The growth in cash remittances from the United States, Saudi Arabia,Singapore, Qatar, and United Kingdom contributed largely to the increase in remittances from January to December 2022. In terms of country sources, the US posted the highest share of overall remittances in 2022, followed by Singapore and Saudi Arabia.
For the month of December alone, cash remittances coursed through banks grew by 5.8 percent to an all-time high, on a monthly basis, of $3.16 billion from $2.99 billion a year ago due to the growth in receipts from land- and sea-based workers.
Philippine remittances from overseas workers have consistently been the fourth largest in the world after India, China, and Mexico, amounting to about $35 billion per year in 2020, a sign of resilience despite the COVID-19 pandemic.
The Philippines has been among the biggest suppliers of nurses around the world, accounting for at least 20 percent of the total globally.
The Philippines has also been the biggest supplier of seafarers worldwide, accounting for about 20 percent to 25 percent of the total around the world.
An official of the Department of Foreign Affairs (DFA) said officials are discussing what should be the best response to Kuwait’s suspension of entry and work visas for Filipinos.
The Kuwait Directorate General of Civil Aviation on May 10 ordered airport personnel to bar Filipinos from entering the country, except for those who are Kuwait residents.
The chairperson of Migrante, Arman Hernando, said the DFA and DMW must act swiftly to find out what the country’s alleged labor agreement violations are.
This is also a good time to see how both the Philippine and Kuwait are complying with agreements to protect migrant workers, Hernando said.
Kuwait hosts from 275,000 to 300,000 Filipinos, most of them household workers while some are in the hotel, restaurant, and healthcare industries, De Vega said.
The DFA said the Philippines remained committed to resolving bilateral issues “in an amicable manner.”
“In the case of Kuwait, we are confident that with our friendly relations and strong people-to-people links, we shall be able to find a mutually satisfactory solution that will take into account the need to provide maximum protection and access to justice for all our nationals working in the country,” the agency said.

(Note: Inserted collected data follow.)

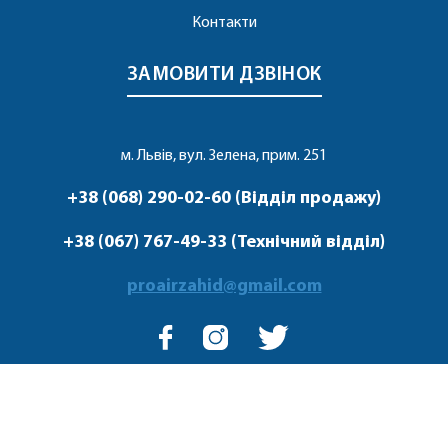
Контакти
ЗАМОВИТИ ДЗВІНОК
м. Львів, вул. Зелена, прим. 251
+38 (068) 290-02-60 (Відділ продажу)
+38 (067) 767-49-33 (Технічний відділ)
proairzahid@gmail.com
© 2020-2022 ProairZahid. Всі права захищені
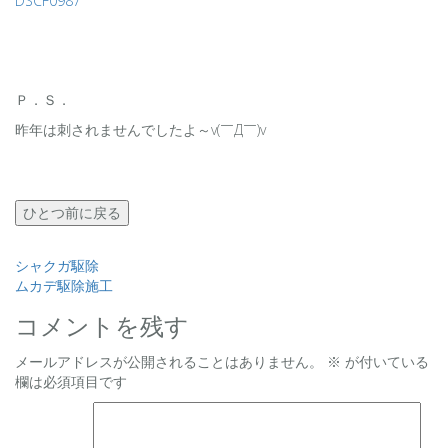
DSCF0987
Ｐ．Ｓ．
昨年は刺されませんでしたよ～v(￣Д￣)v
ひとつ前に戻る
投
シャクガ駆除
ムカデ駆除施工
稿
コメントを残す
ナ
メールアドレスが公開されることはありません。
※
が付いている
ビ
欄は必須項目です
ゲ
ー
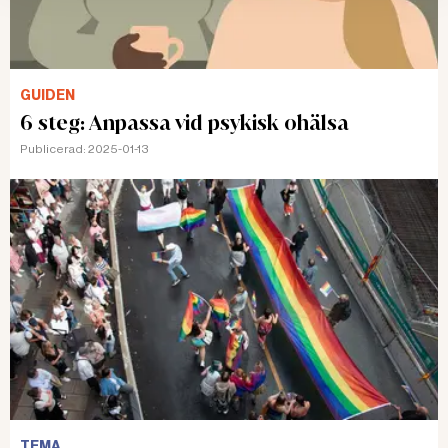
GUIDEN
6 steg: Anpassa vid psykisk ohälsa
Publicerad:
2025-01-13
TEMA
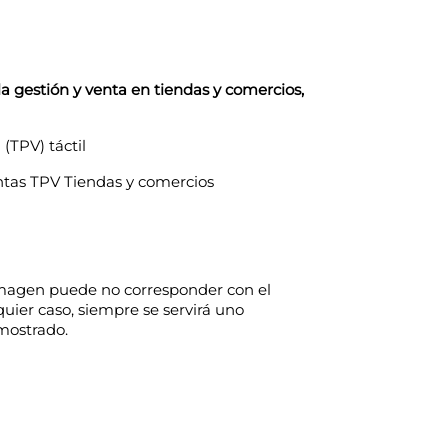
 gestión y venta en tiendas y comercios,
(TPV) táctil
ntas TPV Tiendas y comercios
imagen puede no corresponder con el
uier caso, siempre se servirá uno
 mostrado.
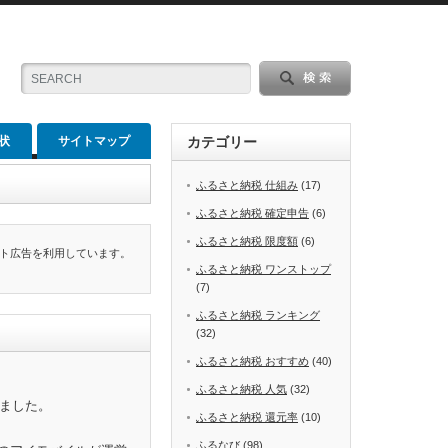
状
サイトマップ
カテゴリー
ふるさと納税 仕組み
(17)
ふるさと納税 確定申告
(6)
ふるさと納税 限度額
(6)
ト広告を利用しています。
ふるさと納税 ワンストップ
(7)
ふるさと納税 ランキング
(32)
ふるさと納税 おすすめ
(40)
ふるさと納税 人気
(32)
めました。
ふるさと納税 還元率
(10)
ふるなび
(98)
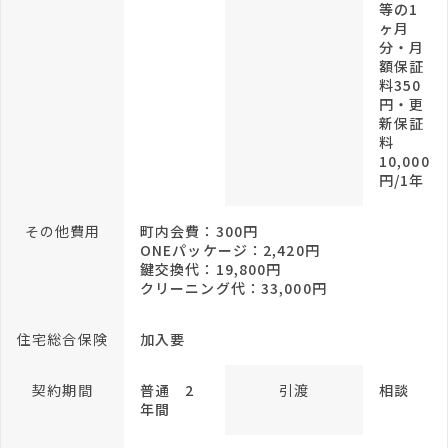
等の1
ヶ月
分・月
額保証
料350
円・更
新保証
料
10,000
円/1年
その他費用
町内会費：300円
ONEパッケージ：2,420円
鍵交換代：19,800円
クリーニング代：33,000円
住宅総合保険
加入要
契約期間
普通 2
引渡
相談
年間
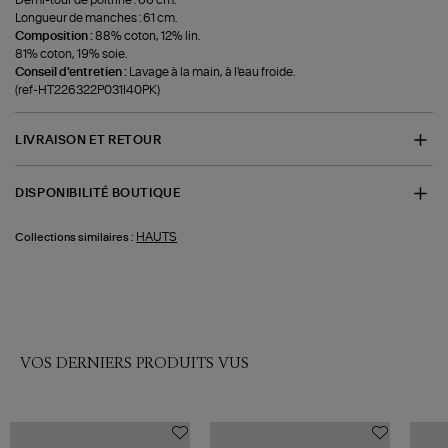
Longueur de manches : 61 cm.
Composition :
88% coton, 12% lin.
81% coton, 19% soie.
Conseil d'entretien :
Lavage à la main, à l'eau froide.
(ref-HT226322P031I40PK)
LIVRAISON ET RETOUR
DISPONIBILITÉ BOUTIQUE
HAUTS
Collections similaires :
VOS DERNIERS PRODUITS VUS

The DMW issued a statement vowing to continue pursuing the track of labor diplomacy to ensure the welfare and safety of overseas Filipino workers (OFWs), while awaiting more details as to why the Kuwaiti government imposed the entry ban.
“We are working closely with the DFA and the Philippine Embassy in Kuwait in a unified, whole-of-government approach to the situation,” the agency said.
“We are also coordinating with our Philippine recruitment agencies, Filipino communities and leaders, and other stakeholders on how to address this development in the best interest of all concerned.”
The DMW urged Kuwait-bound workers to contact its National Reintegration Center for OFWs.
Kabayan Rep. Ron Salo, chairman of the House of Representatives committee on overseas workers affairs, demanded an explanation from DMW Secretary Maria Susana Ople as to what violation had triggered Kuwait’s action.
News outlet Kuwaiti Times reported that according to the Ministry of the Interior of Kuwait, the suspension reportedly was due to the Philippines having not “complied with the provisions of the labor agreement between the two countries.”
“I am calling on the Department of Migrant Workers (DMW) to immediately seek clarification on this alleged violation,” Salo said in a statement Friday.
“We need to find out what exactly is the violation so we can immediately take the appropriate action in addressing the same for the welfare of our OFWs already in Kuwait and those expecting to be deployed there,” Salo added.
He also appealed to the DMW to establish an office within the department specifically tasked with engaging concerned officials of other countries on the implementation of the country’s bilateral agreements. So that the Philippines is not “blindsided by sudden impositions like this.”